◆ **About this task**: If a record holds a picture, leave the picture out, but write out everything else exactly.

◆ **Data for review**:
- - -

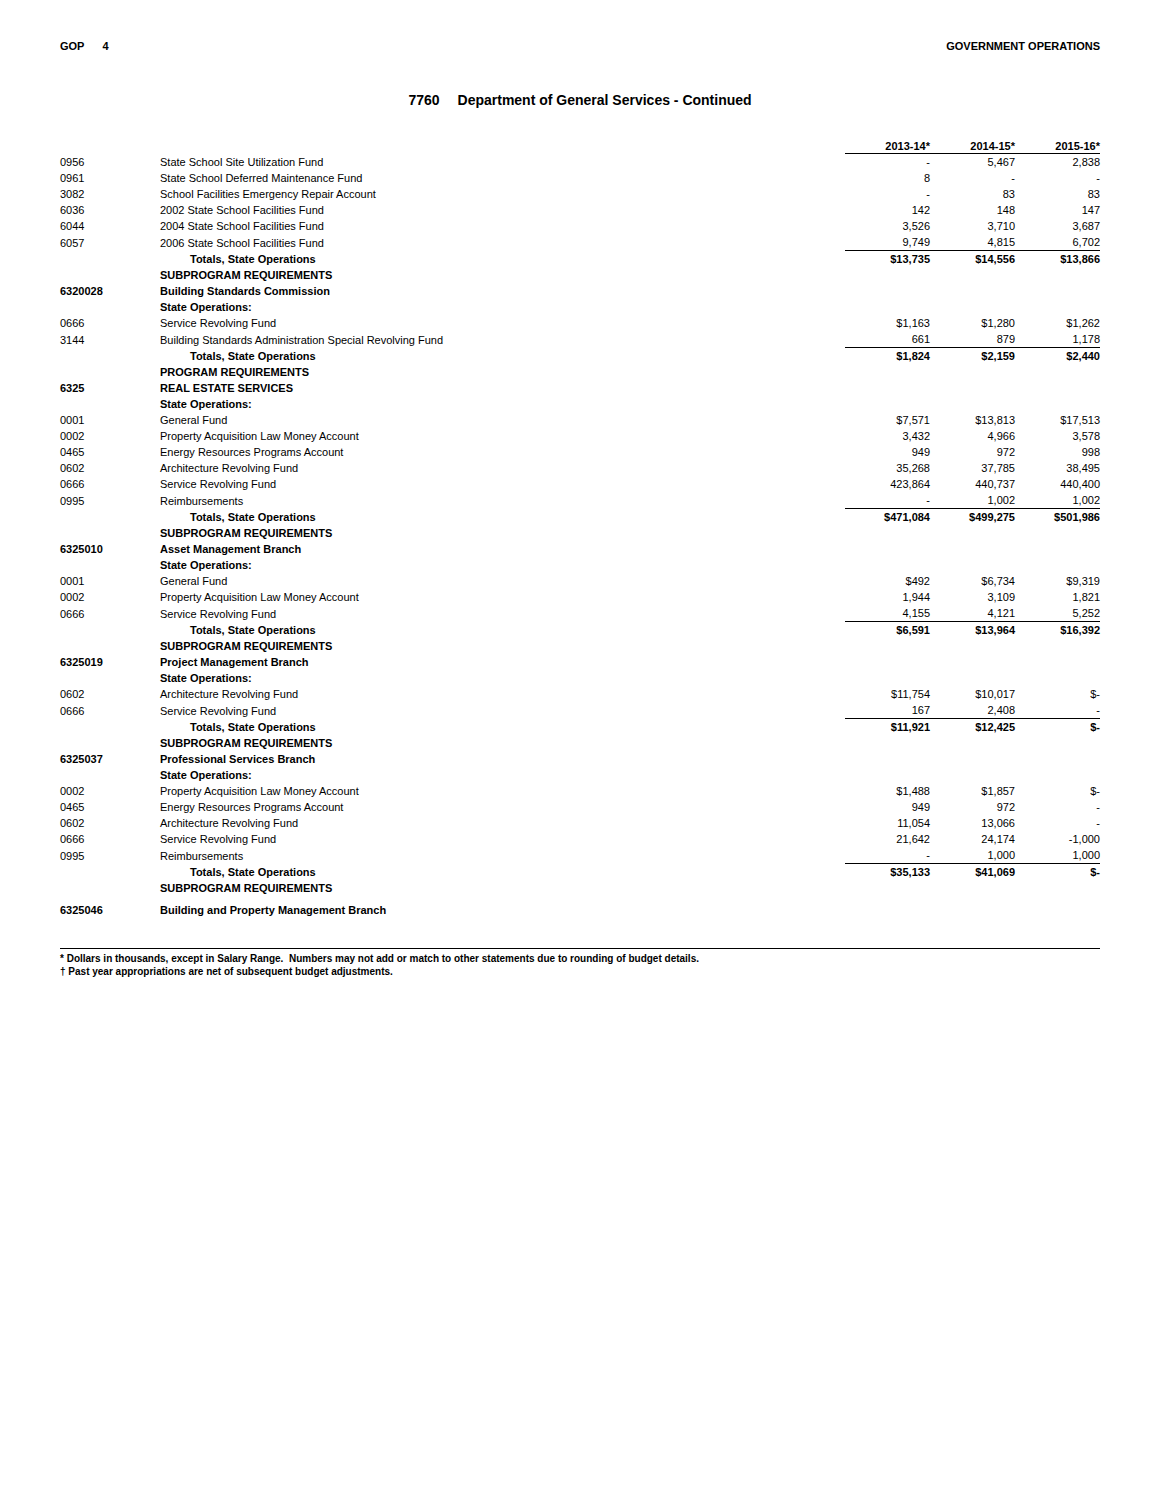GOP 4
GOVERNMENT OPERATIONS
7760 Department of General Services - Continued
| | | 2013-14* | 2014-15* | 2015-16* |
| --- | --- | --- | --- | --- |
| 0956 | State School Site Utilization Fund | - | 5,467 | 2,838 |
| 0961 | State School Deferred Maintenance Fund | 8 | - | - |
| 3082 | School Facilities Emergency Repair Account | - | 83 | 83 |
| 6036 | 2002 State School Facilities Fund | 142 | 148 | 147 |
| 6044 | 2004 State School Facilities Fund | 3,526 | 3,710 | 3,687 |
| 6057 | 2006 State School Facilities Fund | 9,749 | 4,815 | 6,702 |
| | Totals, State Operations | $13,735 | $14,556 | $13,866 |
| | SUBPROGRAM REQUIREMENTS | | | |
| 6320028 | Building Standards Commission | | | |
| | State Operations: | | | |
| 0666 | Service Revolving Fund | $1,163 | $1,280 | $1,262 |
| 3144 | Building Standards Administration Special Revolving Fund | 661 | 879 | 1,178 |
| | Totals, State Operations | $1,824 | $2,159 | $2,440 |
| | PROGRAM REQUIREMENTS | | | |
| 6325 | REAL ESTATE SERVICES | | | |
| | State Operations: | | | |
| 0001 | General Fund | $7,571 | $13,813 | $17,513 |
| 0002 | Property Acquisition Law Money Account | 3,432 | 4,966 | 3,578 |
| 0465 | Energy Resources Programs Account | 949 | 972 | 998 |
| 0602 | Architecture Revolving Fund | 35,268 | 37,785 | 38,495 |
| 0666 | Service Revolving Fund | 423,864 | 440,737 | 440,400 |
| 0995 | Reimbursements | - | 1,002 | 1,002 |
| | Totals, State Operations | $471,084 | $499,275 | $501,986 |
| | SUBPROGRAM REQUIREMENTS | | | |
| 6325010 | Asset Management Branch | | | |
| | State Operations: | | | |
| 0001 | General Fund | $492 | $6,734 | $9,319 |
| 0002 | Property Acquisition Law Money Account | 1,944 | 3,109 | 1,821 |
| 0666 | Service Revolving Fund | 4,155 | 4,121 | 5,252 |
| | Totals, State Operations | $6,591 | $13,964 | $16,392 |
| | SUBPROGRAM REQUIREMENTS | | | |
| 6325019 | Project Management Branch | | | |
| | State Operations: | | | |
| 0602 | Architecture Revolving Fund | $11,754 | $10,017 | $- |
| 0666 | Service Revolving Fund | 167 | 2,408 | - |
| | Totals, State Operations | $11,921 | $12,425 | $- |
| | SUBPROGRAM REQUIREMENTS | | | |
| 6325037 | Professional Services Branch | | | |
| | State Operations: | | | |
| 0002 | Property Acquisition Law Money Account | $1,488 | $1,857 | $- |
| 0465 | Energy Resources Programs Account | 949 | 972 | - |
| 0602 | Architecture Revolving Fund | 11,054 | 13,066 | - |
| 0666 | Service Revolving Fund | 21,642 | 24,174 | -1,000 |
| 0995 | Reimbursements | - | 1,000 | 1,000 |
| | Totals, State Operations | $35,133 | $41,069 | $- |
| | SUBPROGRAM REQUIREMENTS | | | |
| 6325046 | Building and Property Management Branch | | | |
* Dollars in thousands, except in Salary Range. Numbers may not add or match to other statements due to rounding of budget details.
† Past year appropriations are net of subsequent budget adjustments.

- - -

◆ **Answer to this exercise**:
GOP 4
GOVERNMENT OPERATIONS
7760 Department of General Services - Continued
| | | 2013-14* | 2014-15* | 2015-16* |
| --- | --- | --- | --- | --- |
| 0956 | State School Site Utilization Fund | - | 5,467 | 2,838 |
| 0961 | State School Deferred Maintenance Fund | 8 | - | - |
| 3082 | School Facilities Emergency Repair Account | - | 83 | 83 |
| 6036 | 2002 State School Facilities Fund | 142 | 148 | 147 |
| 6044 | 2004 State School Facilities Fund | 3,526 | 3,710 | 3,687 |
| 6057 | 2006 State School Facilities Fund | 9,749 | 4,815 | 6,702 |
| | Totals, State Operations | $13,735 | $14,556 | $13,866 |
| | SUBPROGRAM REQUIREMENTS | | | |
| 6320028 | Building Standards Commission | | | |
| | State Operations: | | | |
| 0666 | Service Revolving Fund | $1,163 | $1,280 | $1,262 |
| 3144 | Building Standards Administration Special Revolving Fund | 661 | 879 | 1,178 |
| | Totals, State Operations | $1,824 | $2,159 | $2,440 |
| | PROGRAM REQUIREMENTS | | | |
| 6325 | REAL ESTATE SERVICES | | | |
| | State Operations: | | | |
| 0001 | General Fund | $7,571 | $13,813 | $17,513 |
| 0002 | Property Acquisition Law Money Account | 3,432 | 4,966 | 3,578 |
| 0465 | Energy Resources Programs Account | 949 | 972 | 998 |
| 0602 | Architecture Revolving Fund | 35,268 | 37,785 | 38,495 |
| 0666 | Service Revolving Fund | 423,864 | 440,737 | 440,400 |
| 0995 | Reimbursements | - | 1,002 | 1,002 |
| | Totals, State Operations | $471,084 | $499,275 | $501,986 |
| | SUBPROGRAM REQUIREMENTS | | | |
| 6325010 | Asset Management Branch | | | |
| | State Operations: | | | |
| 0001 | General Fund | $492 | $6,734 | $9,319 |
| 0002 | Property Acquisition Law Money Account | 1,944 | 3,109 | 1,821 |
| 0666 | Service Revolving Fund | 4,155 | 4,121 | 5,252 |
| | Totals, State Operations | $6,591 | $13,964 | $16,392 |
| | SUBPROGRAM REQUIREMENTS | | | |
| 6325019 | Project Management Branch | | | |
| | State Operations: | | | |
| 0602 | Architecture Revolving Fund | $11,754 | $10,017 | $- |
| 0666 | Service Revolving Fund | 167 | 2,408 | - |
| | Totals, State Operations | $11,921 | $12,425 | $- |
| | SUBPROGRAM REQUIREMENTS | | | |
| 6325037 | Professional Services Branch | | | |
| | State Operations: | | | |
| 0002 | Property Acquisition Law Money Account | $1,488 | $1,857 | $- |
| 0465 | Energy Resources Programs Account | 949 | 972 | - |
| 0602 | Architecture Revolving Fund | 11,054 | 13,066 | - |
| 0666 | Service Revolving Fund | 21,642 | 24,174 | -1,000 |
| 0995 | Reimbursements | - | 1,000 | 1,000 |
| | Totals, State Operations | $35,133 | $41,069 | $- |
| | SUBPROGRAM REQUIREMENTS | | | |
| 6325046 | Building and Property Management Branch | | | |
* Dollars in thousands, except in Salary Range. Numbers may not add or match to other statements due to rounding of budget details.
† Past year appropriations are net of subsequent budget adjustments.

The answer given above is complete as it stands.